Hatta geleneksel okul anlayışında ölçme ve değerlendirme sistemi de bunu destekleyerek çocukların hepsini aynı doğru kutusunun içini doldurmak için tüm performansını zorluyor. Elbette burada da eğitimci ve okulların başarısı da bu doğrular oranında ölçülüyor! Yaşasın şampiyonlar!?…
Örneğin geçtiğimiz günlerde gerçekleştirilen liselere giriş sınavının akşamında “şampiyon okullar” bu kutuları doldurmakta ne kadar başarılı olduklarını ilan ettiler. Bu durumda kutuya sığmayan, doğruluk şemalarına uymayan çocuklar başarısız mı oluyor? Oysa aynı çocuklar okul bitip de iş dünyasına atıldıklarında en büyük eleştirimiz ne? Risk ve inisiyatif almamaları, soru sormamaları… Hatta bu yüzden onlara şirketlerde “kutunun dışında düşünme” konulu eğitimleri veriyoruz… Bu sizce de büyük bir ironi değil mi?
Peki aileler ne yapıyor? “Çalış, iyi bir liseye git. Çalış, iyi bir üniversiteye git ve iyi bir işin olsun. Para kazan, mutlu ol'
Oysa bu denklem artık yalnızca çöp! İyi üniversite - iyi iş denkleminin yerini, bir çocuk yaratıcılığında çalışanlar için deneyimsel hayatın içinde öğrenme ortamları alıyor. Öte yandan kendi dünyasında sıkışmış ve kendisini gerçekleştirememiş ebeveynler, doğal olarak risk ve inisiyatif almak onların içine tıkıldıkları doğrular kutusunda olmadığı için, çocuklarını halen bu cehennem kutularına tıkmaya çalışıyorlar. Bugünlerde - hele de salgın sonrasında - okullardaki çocukları gözlemliyor musunuz? Sınıflara sığmıyorlar, içerikler iyice anlamsızlaştı ve belki de en önemlisi okul artık onlar için bir anlam ve beklenti kaynağı olmaktan çıktı.
Yetişkinlere son bir söz…
Sevgili yetişkinler lütfen hapsedildiğiniz doğrular kutusundan çıkın. Çocuklarınızı o cehennem kutuları için biçimlendirmek yerine, kutunun dışında düşünmeleri, inisiyatif ve risk almaları, yaratıcılık ve inovasyon becerilerini kullanmaları ve dünyanın yeni normlarına uyum sağlamaları için rol model olun, onları yüreklendirin.

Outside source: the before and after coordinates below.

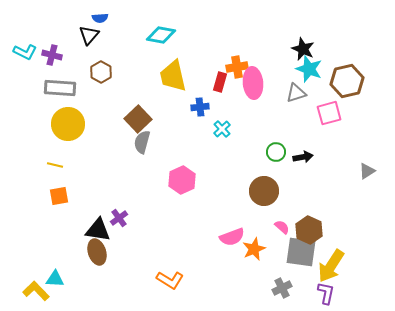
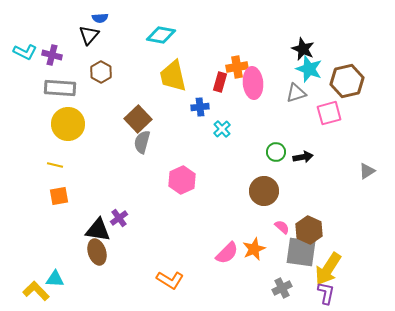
pink semicircle at (232, 237): moved 5 px left, 16 px down; rotated 25 degrees counterclockwise
yellow arrow at (331, 266): moved 3 px left, 3 px down
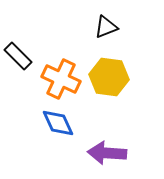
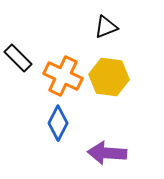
black rectangle: moved 2 px down
orange cross: moved 2 px right, 3 px up
blue diamond: rotated 52 degrees clockwise
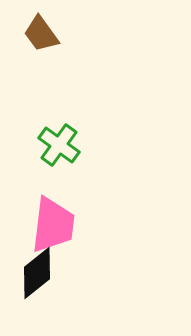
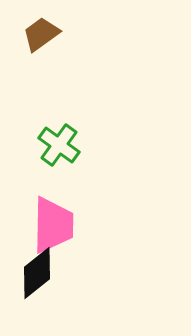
brown trapezoid: rotated 90 degrees clockwise
pink trapezoid: rotated 6 degrees counterclockwise
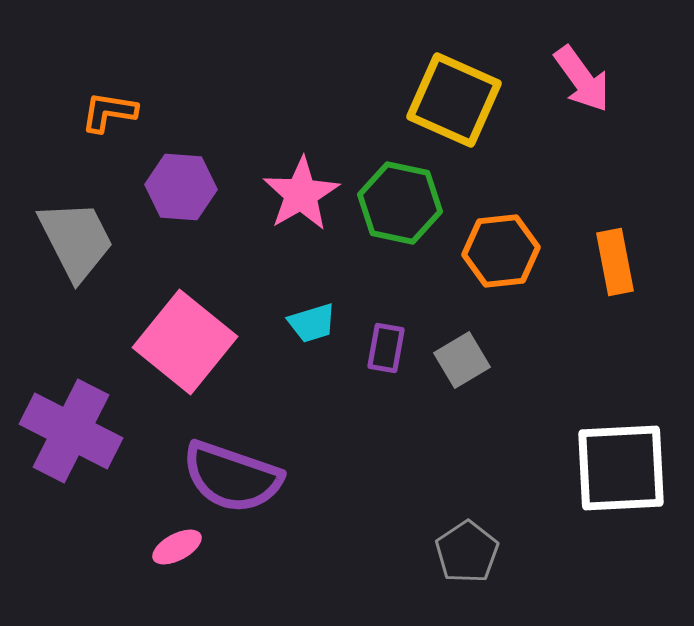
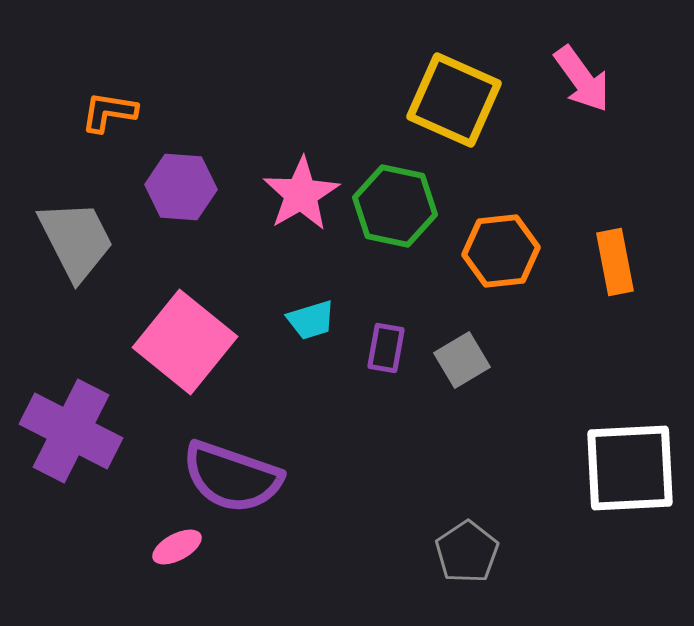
green hexagon: moved 5 px left, 3 px down
cyan trapezoid: moved 1 px left, 3 px up
white square: moved 9 px right
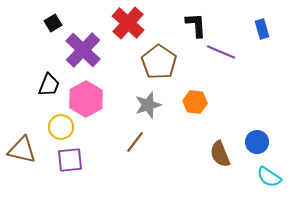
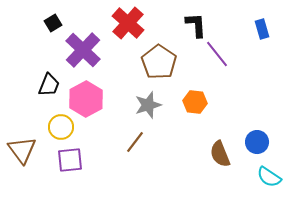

Unutmayın ki dünyayı değiştirmeyi başaranlar, bunu dünyanın kendisine söylediklerini yaparak yapmadı!
Ülkemizde okul denen şey sadece ders ve sınavdan ibaret olmuş, robotlaştırılıyor çocuklar. Küçük yaşlardan itibaren strese sokuluyorlar. Halbuki okulda hayatı öğrenmeliler. Düşünmeyi, sorgulamayı, gezmeyi, yabancı dilleri öğrenmeyi ....
1. Çocuklar okullara başladığı andan itibaren özellikle aileleri, daha sonra okul ve öğretmenleri tarafından yarışmacı olarak yetiştiriliyorlar. Buda öğrenmekten çok ezbere dayalı bir sistem oluşturuyor. Aileler onun çocuğu şöyle, bunun çocuğu böyle diyerek, okullar bölgenin hatta şehrin en başarılı okulu olma derdiyle, öğretmenlerde okulun en istenilen hocası olma derdiyle çocukları bu hale sokuyorlar. Keza artık çocukların min. %75 i okula başladığında alfabeyi veya sayıları biliyorken biz hale onlara sıfırdan alfabe öğretmeye çalışıyoruz ve çocuk zaten bildiği şeyi tekrar gördüğü için okuldan soğumaya başlıyor.
Yazılanlara kesinlikle katılıyorum. İlkokul-ortaokul-lise yıllarımı ders çalışarak, derece yaparak, sınav stresiyle geçirmiş bir insan olarak şu an yaratıcılığımın sıfır olduğu, yeniliklerden korkan, risk almayan, başarısız, maddi kazancı çok düşük, basit bir işçiyim. İyi bir üniversitede iyi bir bölümden mezun olduğum halde hem de. Oğlumun okul başarılarını neredeyse hiç önemsemiyorum. Veli toplantılarında öğretmenine sorduğum ilk soru; "Mutlu mu?"